Battersea offer advice on how to make Halloween less scary for pets

Halloween may be celebrated as the spookiest night of the year, but it doesn’t have to be that way for your dog.

While the scary celebrations can provide plenty of fun for all the family. It’s important to make sure that your pet is having fun too.

Nathalie Ingham, Canine Behaviour and Training Manager at Battersea Dogs & Cats Home said: “Dogs can get stressed by lots of things at Halloween. Dressing your dog up in extravagant costumes could make them feel uncomfortable and trick-or-treaters constantly at your door could cause them to feel anxious. Thankfully there’s plenty of tips you can follow to keep your dog safe and calm this Halloween.”

Dressing your dog up

Although it may be tempting to dress your dog up in a costume, we would recommend that you avoid doing so. Wearing an outfit when they’re not used to it can make your pet very anxious.

Trick or Treaters

Whilst it is lovely to see all of the fantastic outfits that come to the door, they can scare even the most sociable dogs. Try to ensure you take your dog for a walk nice and early in the day to give them a chance to go out before all the trick or treating starts.

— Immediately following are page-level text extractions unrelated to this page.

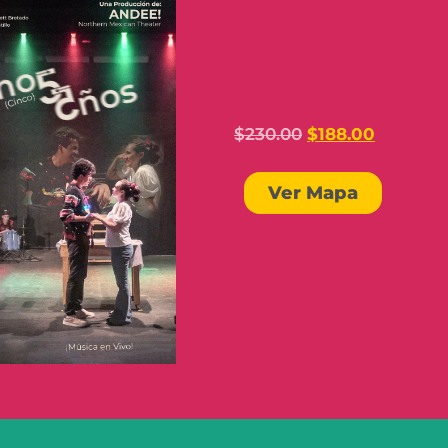
$
230.00
$
188.00
Ver Mapa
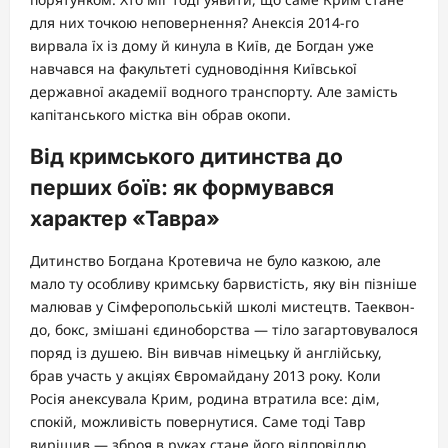
для них точкою неповернення? Анексія 2014-го
вирвала їх із дому й кинула в Київ, де Богдан уже
навчався на факультеті судноводіння Київської
державної академії водного транспорту. Але замість
капітанського містка він обрав окопи.
Від кримського дитинства до
перших боїв: як формувався
характер «Тавра»
Дитинство Богдана Кротевича не було казкою, але
мало ту особливу кримську барвистість, яку він пізніше
малював у Сімферопольській школі мистецтв. Таеквон-
до, бокс, змішані єдиноборства — тіло загартовувалося
поряд із душею. Він вивчав німецьку й англійську,
брав участь у акціях Євромайдану 2013 року. Коли
Росія анексувала Крим, родина втратила все: дім,
спокій, можливість повернутися. Саме тоді Тавр
вирішив — зброя в руках стане його відповіддю.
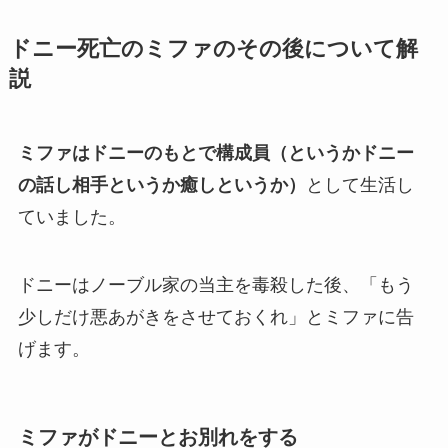
ドニー死亡のミファのその後について解
説
ミファはドニーのもとで構成員（というかドニー
の話し相手というか癒しというか）
として生活し
ていました。
ドニーはノーブル家の当主を毒殺した後、「もう
少しだけ悪あがきをさせておくれ」とミファに告
げます。
ミファがドニーとお別れをする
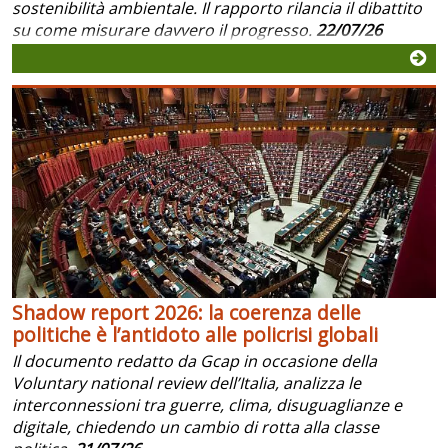
sostenibilità ambientale. Il rapporto rilancia il dibattito
su come misurare davvero il progresso.
22/07/26
Shadow report 2026: la coerenza delle
politiche è l’antidoto alle policrisi globali
Il documento redatto da Gcap in occasione della
Voluntary national review dell’Italia, analizza le
interconnessioni tra guerre, clima, disuguaglianze e
digitale, chiedendo un cambio di rotta alla classe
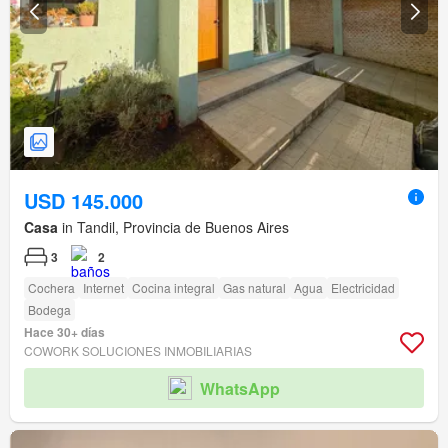
USD 145.000
Casa
in Tandil, Provincia de Buenos Aires
3
2
Cochera
Internet
Cocina integral
Gas natural
Agua
Electricidad
Bodega
Hace 30+ días
COWORK SOLUCIONES INMOBILIARIAS
WhatsApp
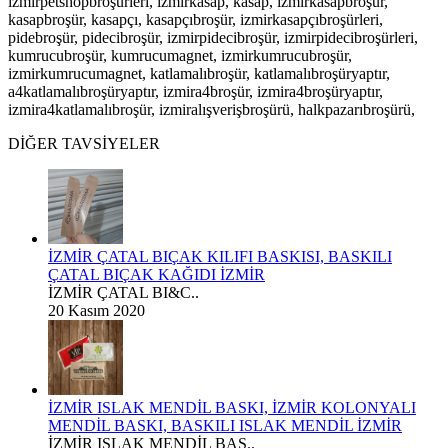
izmirpetshopbroşürleri, izmirkasap, kasap, izmirkasapbroşür,
kasapbroşür, kasapçı, kasapçıbroşür, izmirkasapçıbroşürleri,
pidebroşür, pidecibroşür, izmirpidecibroşür, izmirpidecibroşürleri,
kumrucubroşür, kumrucumagnet, izmirkumrucubroşür,
izmirkumrucumagnet, katlamalıbroşür, katlamalıbroşüryaptır,
a4katlamalıbroşüryaptır, izmira4broşür, izmira4broşüryaptır,
izmira4katlamalıbroşür, izmiralışverişbroşürü, halkpazarıbroşürü,
DİĞER TAVSİYELER
İZMİR ÇATAL BIÇAK KILIFI BASKISI, BASKILI
ÇATAL BIÇAK KAĞIDI İZMİR
İZMİR ÇATAL BI&C..
20 Kasım 2020
İZMİR ISLAK MENDİL BASKI, İZMİR KOLONYALI
MENDİL BASKI, BASKILI ISLAK MENDİL İZMİR
İZMİR ISLAK MENDİL BAS..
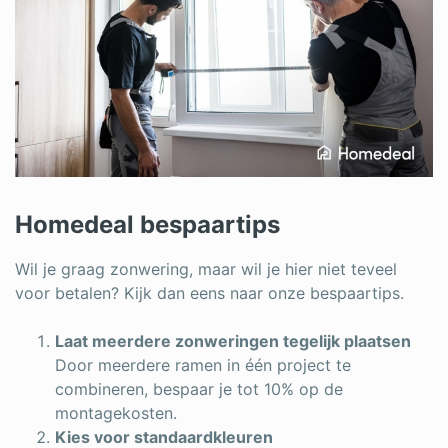
Homedeal bespaartips
Wil je graag zonwering, maar wil je hier niet teveel
voor betalen? Kijk dan eens naar onze bespaartips.
Laat meerdere zonweringen tegelijk plaatsen
Door meerdere ramen in één project te
combineren, bespaar je tot 10% op de
montagekosten.
Kies voor standaardkleuren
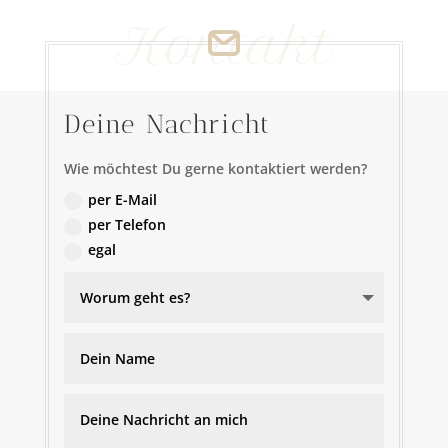
Kontakt
Deine Nachricht
Wie möchtest Du gerne kontaktiert werden?
per E-Mail
per Telefon
egal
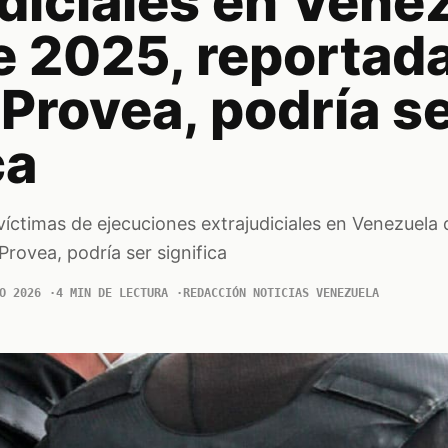
diciales en Vene
e 2025, reportada
Provea, podría s
ca
6 víctimas de ejecuciones extrajudiciales en Venezuela
rovea, podría ser significa
O 2026
4 MIN DE LECTURA
REDACCIÓN NOTICIAS VENEZUELA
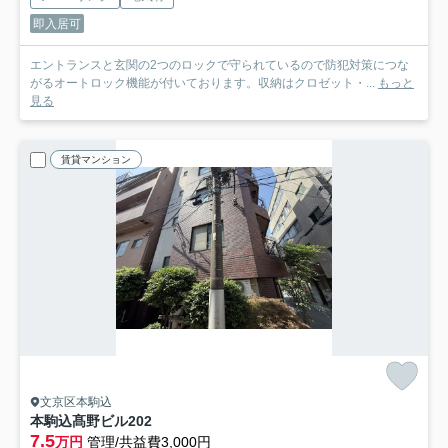
即入居可
エントランスと玄関の2つのロックで守られているので防犯対策につな
がるオートロック機能が付いております。収納はクロゼット・...
もっと
見る
賃貸マンション
文京区本駒込
本駒込髙野ビル
202
7.5
万円
管理/共益費3,000円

Provide dogs with a safe space in a separate area from the front door, to prevent them from becoming overwhelmed by the increased activity at your door. Try to provide them with something to keep them busy like a food toy.

Make sure your dog is microchipped and wearing a tagged collar

Whilst you should try to ensure you keep your pet away from the front door while you’re greeting visitors, accidents happen and there is still a possibility that your dog could escape. Make sure that your dog is microchipped and their details are up-to-date, as well as ensuring they’re wearing a tagged collar so that you can be quickly reunited if they do get out.

Dog-friendly treats

Halloween is a great excuse for humans to eat plenty of sweet confectionary. But make sure to keep your pet away from any human treats, as many of them are poisonous to dogs. Chocolate and alcohol could be fatal if your dog consumes them. Even if your pet gets hold of a non-toxic sweet, the wrapping could be a choking hazard or cause a blockage in their intestines. If you’re your pet has eaten anything that they shouldn’t have done, always act immediately and take your dog to the vet.